### YOUR GOAL
Please rewrite each item in the data, swapping "composer update" for "composer install" and keeping everything else the same.

** DATA EXCERPTS follows **

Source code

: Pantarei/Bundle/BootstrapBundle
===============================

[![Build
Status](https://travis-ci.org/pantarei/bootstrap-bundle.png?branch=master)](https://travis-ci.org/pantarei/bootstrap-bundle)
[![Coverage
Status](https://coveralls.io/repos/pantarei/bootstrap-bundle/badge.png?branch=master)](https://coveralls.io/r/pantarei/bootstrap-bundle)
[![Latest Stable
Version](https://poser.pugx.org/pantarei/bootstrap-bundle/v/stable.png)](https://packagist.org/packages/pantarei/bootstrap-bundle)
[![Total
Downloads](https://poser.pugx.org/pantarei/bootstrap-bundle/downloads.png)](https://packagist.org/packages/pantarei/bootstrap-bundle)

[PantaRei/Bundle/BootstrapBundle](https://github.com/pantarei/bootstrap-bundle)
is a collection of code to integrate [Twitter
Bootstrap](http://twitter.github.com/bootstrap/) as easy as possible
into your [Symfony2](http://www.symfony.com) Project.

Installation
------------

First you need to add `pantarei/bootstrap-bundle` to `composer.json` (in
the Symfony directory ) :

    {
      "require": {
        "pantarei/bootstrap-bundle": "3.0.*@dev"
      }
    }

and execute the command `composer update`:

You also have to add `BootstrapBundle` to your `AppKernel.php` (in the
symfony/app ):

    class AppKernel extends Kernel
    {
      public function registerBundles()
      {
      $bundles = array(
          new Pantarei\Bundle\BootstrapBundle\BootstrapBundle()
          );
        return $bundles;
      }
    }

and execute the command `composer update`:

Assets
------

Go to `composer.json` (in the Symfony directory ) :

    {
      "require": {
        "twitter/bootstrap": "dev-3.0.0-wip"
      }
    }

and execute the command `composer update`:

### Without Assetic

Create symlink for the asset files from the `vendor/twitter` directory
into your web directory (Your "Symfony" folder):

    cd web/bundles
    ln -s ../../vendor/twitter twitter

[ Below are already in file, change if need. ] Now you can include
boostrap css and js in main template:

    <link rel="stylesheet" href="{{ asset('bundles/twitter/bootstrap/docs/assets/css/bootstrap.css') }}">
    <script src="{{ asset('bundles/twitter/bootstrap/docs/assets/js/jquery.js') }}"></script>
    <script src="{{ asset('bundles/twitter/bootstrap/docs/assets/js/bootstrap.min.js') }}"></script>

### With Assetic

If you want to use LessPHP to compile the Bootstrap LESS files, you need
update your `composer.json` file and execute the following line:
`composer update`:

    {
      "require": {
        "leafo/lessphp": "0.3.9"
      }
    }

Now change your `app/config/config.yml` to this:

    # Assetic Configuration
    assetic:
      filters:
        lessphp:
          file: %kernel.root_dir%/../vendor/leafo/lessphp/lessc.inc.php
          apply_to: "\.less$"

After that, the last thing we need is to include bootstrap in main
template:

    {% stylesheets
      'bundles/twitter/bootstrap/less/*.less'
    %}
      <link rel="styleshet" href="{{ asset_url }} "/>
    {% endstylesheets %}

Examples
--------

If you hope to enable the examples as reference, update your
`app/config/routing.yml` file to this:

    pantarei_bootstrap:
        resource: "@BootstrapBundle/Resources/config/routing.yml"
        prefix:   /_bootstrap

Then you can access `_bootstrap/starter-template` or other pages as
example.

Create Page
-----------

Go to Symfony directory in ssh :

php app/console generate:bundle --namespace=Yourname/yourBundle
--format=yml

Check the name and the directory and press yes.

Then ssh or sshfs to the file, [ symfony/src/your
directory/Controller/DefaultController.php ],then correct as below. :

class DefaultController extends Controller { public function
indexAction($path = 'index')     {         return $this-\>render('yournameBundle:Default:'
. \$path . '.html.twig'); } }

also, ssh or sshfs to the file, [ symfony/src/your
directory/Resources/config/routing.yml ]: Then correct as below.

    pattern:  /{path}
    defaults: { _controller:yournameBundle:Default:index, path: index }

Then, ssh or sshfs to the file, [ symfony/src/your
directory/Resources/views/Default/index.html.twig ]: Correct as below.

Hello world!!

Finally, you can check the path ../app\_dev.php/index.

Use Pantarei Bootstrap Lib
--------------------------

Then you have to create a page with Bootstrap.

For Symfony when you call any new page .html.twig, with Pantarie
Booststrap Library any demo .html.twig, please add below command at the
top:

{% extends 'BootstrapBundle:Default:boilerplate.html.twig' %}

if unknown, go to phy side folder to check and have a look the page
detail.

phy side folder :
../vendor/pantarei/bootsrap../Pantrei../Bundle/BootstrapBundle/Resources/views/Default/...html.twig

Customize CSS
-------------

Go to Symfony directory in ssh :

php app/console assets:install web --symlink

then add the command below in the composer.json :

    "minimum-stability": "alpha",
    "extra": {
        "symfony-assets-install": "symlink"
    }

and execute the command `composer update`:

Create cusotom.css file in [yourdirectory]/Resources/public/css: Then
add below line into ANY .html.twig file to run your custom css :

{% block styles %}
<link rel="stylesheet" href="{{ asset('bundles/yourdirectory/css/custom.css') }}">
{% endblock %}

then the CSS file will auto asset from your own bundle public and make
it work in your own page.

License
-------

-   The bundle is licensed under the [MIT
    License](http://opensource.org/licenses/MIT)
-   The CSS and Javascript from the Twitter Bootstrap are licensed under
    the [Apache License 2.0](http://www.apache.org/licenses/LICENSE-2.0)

** End of DATA EXCERPTS **

### RESPONSE AREA
Source code

: Pantarei/Bundle/BootstrapBundle
===============================

[![Build
Status](https://travis-ci.org/pantarei/bootstrap-bundle.png?branch=master)](https://travis-ci.org/pantarei/bootstrap-bundle)
[![Coverage
Status](https://coveralls.io/repos/pantarei/bootstrap-bundle/badge.png?branch=master)](https://coveralls.io/r/pantarei/bootstrap-bundle)
[![Latest Stable
Version](https://poser.pugx.org/pantarei/bootstrap-bundle/v/stable.png)](https://packagist.org/packages/pantarei/bootstrap-bundle)
[![Total
Downloads](https://poser.pugx.org/pantarei/bootstrap-bundle/downloads.png)](https://packagist.org/packages/pantarei/bootstrap-bundle)

[PantaRei/Bundle/BootstrapBundle](https://github.com/pantarei/bootstrap-bundle)
is a collection of code to integrate [Twitter
Bootstrap](http://twitter.github.com/bootstrap/) as easy as possible
into your [Symfony2](http://www.symfony.com) Project.

Installation
------------

First you need to add `pantarei/bootstrap-bundle` to `composer.json` (in
the Symfony directory ) :

    {
      "require": {
        "pantarei/bootstrap-bundle": "3.0.*@dev"
      }
    }

and execute the command `composer install`:

You also have to add `BootstrapBundle` to your `AppKernel.php` (in the
symfony/app ):

    class AppKernel extends Kernel
    {
      public function registerBundles()
      {
      $bundles = array(
          new Pantarei\Bundle\BootstrapBundle\BootstrapBundle()
          );
        return $bundles;
      }
    }

and execute the command `composer install`:

Assets
------

Go to `composer.json` (in the Symfony directory ) :

    {
      "require": {
        "twitter/bootstrap": "dev-3.0.0-wip"
      }
    }

and execute the command `composer install`:

### Without Assetic

Create symlink for the asset files from the `vendor/twitter` directory
into your web directory (Your "Symfony" folder):

    cd web/bundles
    ln -s ../../vendor/twitter twitter

[ Below are already in file, change if need. ] Now you can include
boostrap css and js in main template:

    <link rel="stylesheet" href="{{ asset('bundles/twitter/bootstrap/docs/assets/css/bootstrap.css') }}">
    <script src="{{ asset('bundles/twitter/bootstrap/docs/assets/js/jquery.js') }}"></script>
    <script src="{{ asset('bundles/twitter/bootstrap/docs/assets/js/bootstrap.min.js') }}"></script>

### With Assetic

If you want to use LessPHP to compile the Bootstrap LESS files, you need
update your `composer.json` file and execute the following line:
`composer install`:

    {
      "require": {
        "leafo/lessphp": "0.3.9"
      }
    }

Now change your `app/config/config.yml` to this:

    # Assetic Configuration
    assetic:
      filters:
        lessphp:
          file: %kernel.root_dir%/../vendor/leafo/lessphp/lessc.inc.php
          apply_to: "\.less$"

After that, the last thing we need is to include bootstrap in main
template:

    {% stylesheets
      'bundles/twitter/bootstrap/less/*.less'
    %}
      <link rel="styleshet" href="{{ asset_url }} "/>
    {% endstylesheets %}

Examples
--------

If you hope to enable the examples as reference, update your
`app/config/routing.yml` file to this:

    pantarei_bootstrap:
        resource: "@BootstrapBundle/Resources/config/routing.yml"
        prefix:   /_bootstrap

Then you can access `_bootstrap/starter-template` or other pages as
example.

Create Page
-----------

Go to Symfony directory in ssh :

php app/console generate:bundle --namespace=Yourname/yourBundle
--format=yml

Check the name and the directory and press yes.

Then ssh or sshfs to the file, [ symfony/src/your
directory/Controller/DefaultController.php ],then correct as below. :

class DefaultController extends Controller { public function
indexAction($path = 'index')     {         return $this-\>render('yournameBundle:Default:'
. \$path . '.html.twig'); } }

also, ssh or sshfs to the file, [ symfony/src/your
directory/Resources/config/routing.yml ]: Then correct as below.

    pattern:  /{path}
    defaults: { _controller:yournameBundle:Default:index, path: index }

Then, ssh or sshfs to the file, [ symfony/src/your
directory/Resources/views/Default/index.html.twig ]: Correct as below.

Hello world!!

Finally, you can check the path ../app\_dev.php/index.

Use Pantarei Bootstrap Lib
--------------------------

Then you have to create a page with Bootstrap.

For Symfony when you call any new page .html.twig, with Pantarie
Booststrap Library any demo .html.twig, please add below command at the
top:

{% extends 'BootstrapBundle:Default:boilerplate.html.twig' %}

if unknown, go to phy side folder to check and have a look the page
detail.

phy side folder :
../vendor/pantarei/bootsrap../Pantrei../Bundle/BootstrapBundle/Resources/views/Default/...html.twig

Customize CSS
-------------

Go to Symfony directory in ssh :

php app/console assets:install web --symlink

then add the command below in the composer.json :

    "minimum-stability": "alpha",
    "extra": {
        "symfony-assets-install": "symlink"
    }

and execute the command `composer install`:

Create cusotom.css file in [yourdirectory]/Resources/public/css: Then
add below line into ANY .html.twig file to run your custom css :

{% block styles %}
<link rel="stylesheet" href="{{ asset('bundles/yourdirectory/css/custom.css') }}">
{% endblock %}

then the CSS file will auto asset from your own bundle public and make
it work in your own page.

License
-------

-   The bundle is licensed under the [MIT
    License](http://opensource.org/licenses/MIT)
-   The CSS and Javascript from the Twitter Bootstrap are licensed under
    the [Apache License 2.0](http://www.apache.org/licenses/LICENSE-2.0)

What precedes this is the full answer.